Dominic Amerena, I Want Everything

 



- Amerena's debut novel is written in punchy, lively, colourful prose, and has a delightful comic edge. It's absolutely captivating. 

- It's a brilliantly told story of literary liars. It's a damning critique of mothers and men. It's a story of love and devotion. It's a story of desperation and pain. 

- The unnamed narrator (what a cliche that is) tracks down an old woman he recognised at the local pool. He is certain she is Brenda Shales, a brilliant writer of only two highly controversial novels, who has not been seen for decades. She'd become a recluse. Both bestselling novels were a ‘controlled fury…resolutely against men, marriage and the family’. They were published in the early 1970's, at the same time as Germaine Greer's iconic The Female Eunuch.  

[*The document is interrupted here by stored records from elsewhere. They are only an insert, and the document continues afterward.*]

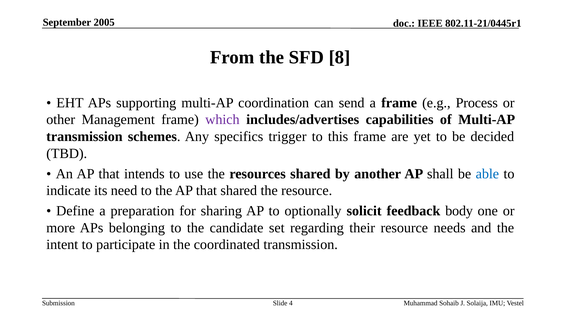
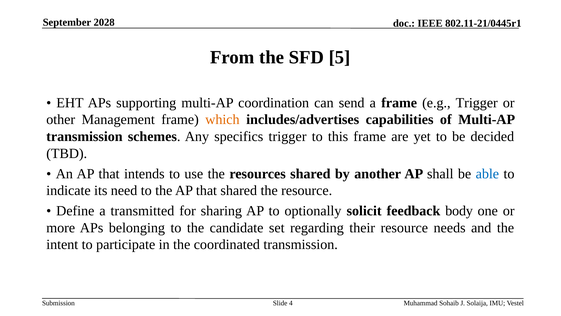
2005: 2005 -> 2028
8: 8 -> 5
e.g Process: Process -> Trigger
which colour: purple -> orange
preparation: preparation -> transmitted
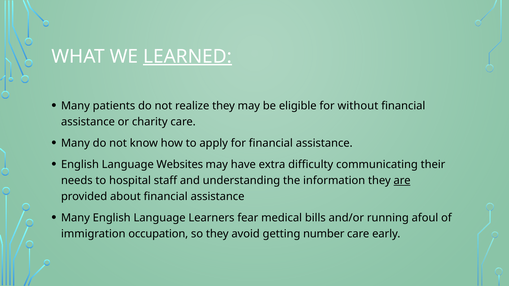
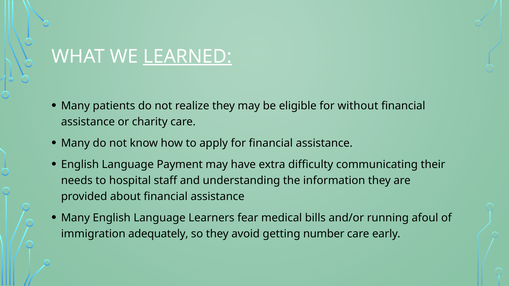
Websites: Websites -> Payment
are underline: present -> none
occupation: occupation -> adequately
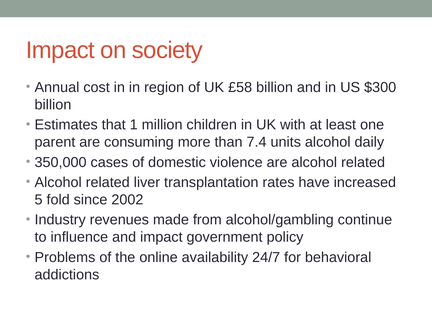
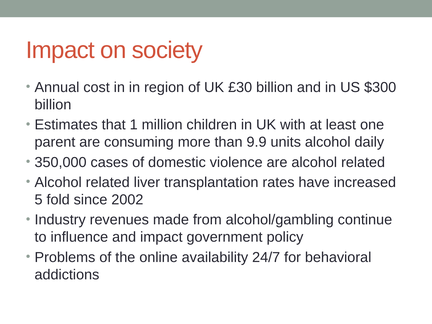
£58: £58 -> £30
7.4: 7.4 -> 9.9
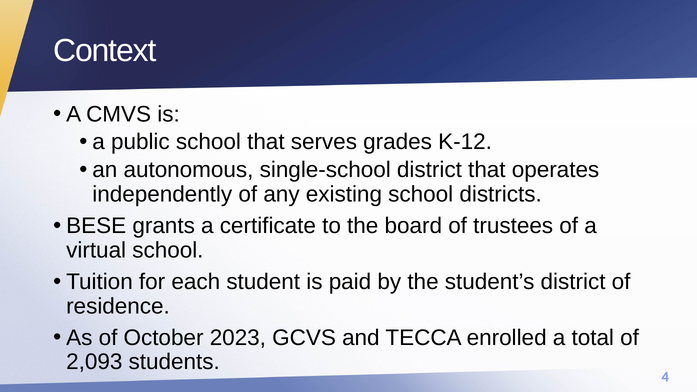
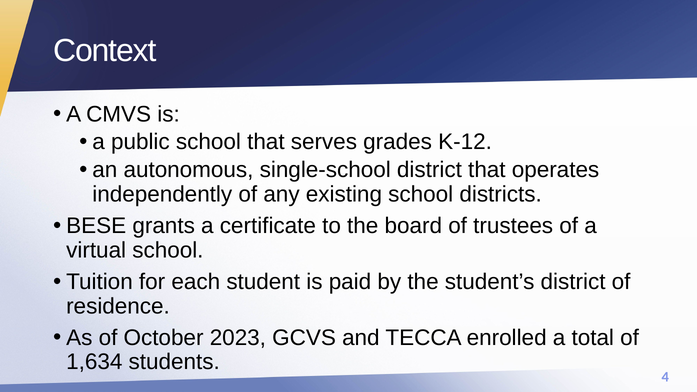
2,093: 2,093 -> 1,634
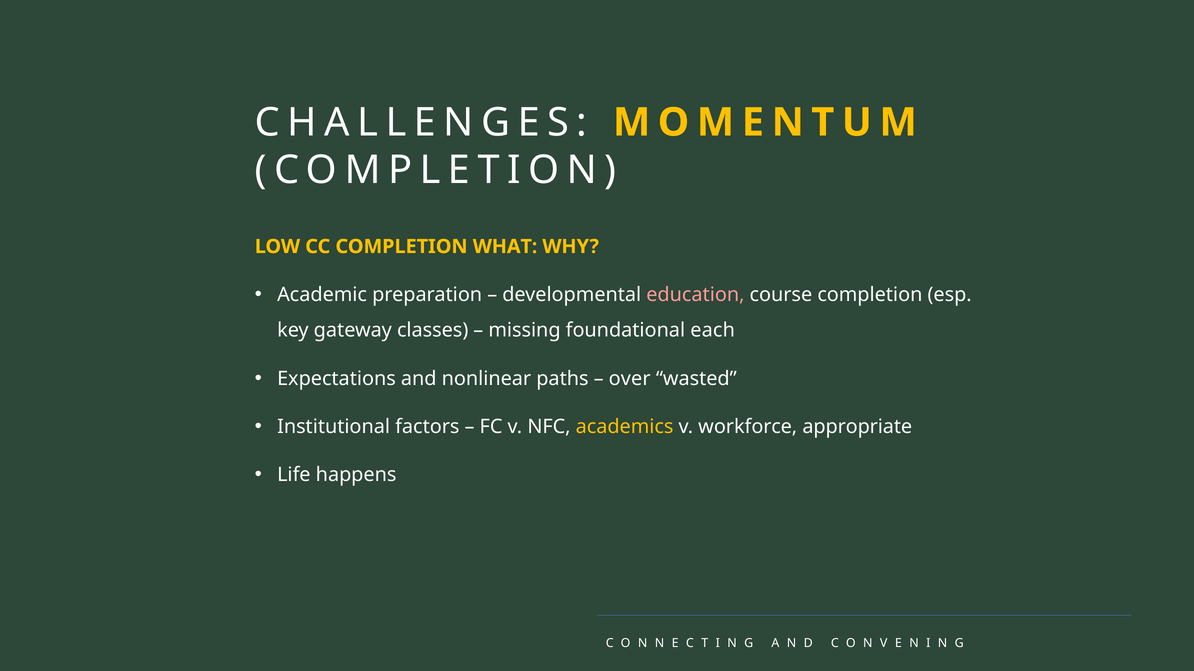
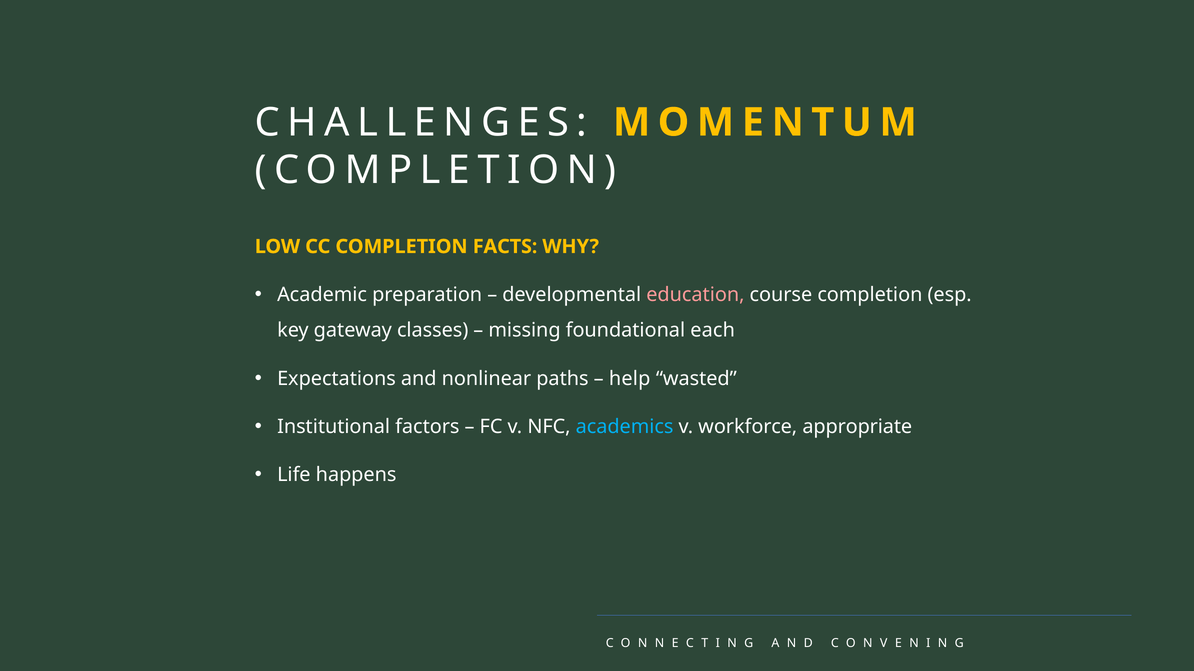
WHAT: WHAT -> FACTS
over: over -> help
academics colour: yellow -> light blue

- He follows her to an aged care facility, and is mistakenly introduced to her by a nurse as her grandson. He submits to that lie, which becomes a central theme of the novel. 

- Over the course of a few weeks Brenda tells him her life story. She became pregnant when a high school student, and her very conservative parents - so typical of the time - forced her to put the baby up for adoption. She subsequently had numerous low paying jobs including one as a secretary for the Husbands Emancipation League, men who hated Gough Whitlam and his promise to introduce the No Fault Divorce legislation, which would enable women to divorce their abusive husbands without needing to submit to restrictive legal and court processes. Those meetings would inspire her second angry and ferocious novel which would become a worldwide bestseller. 

- There are many twists and turns in this novel, some surprising, but they all add a richness and depth to the tale. What is especially pleasing, and quite shocking really, is the ending. All the threads are brought together in a very surprising but satisfying way.

- This review by Bri Lee captures the book superbly:

This novel is that most exquisite rarity: a brilliant concept, brilliantly executed. Amerena has so precisely rendered and skewered Australian literary culture that I was shrieking with delight while I squirmed in recognition. The tease of a mystery plot had me turning the pages non-stop, but there were real gem-like sentences in here too. And on top of that, he can write women. And on top of that, he can write writing!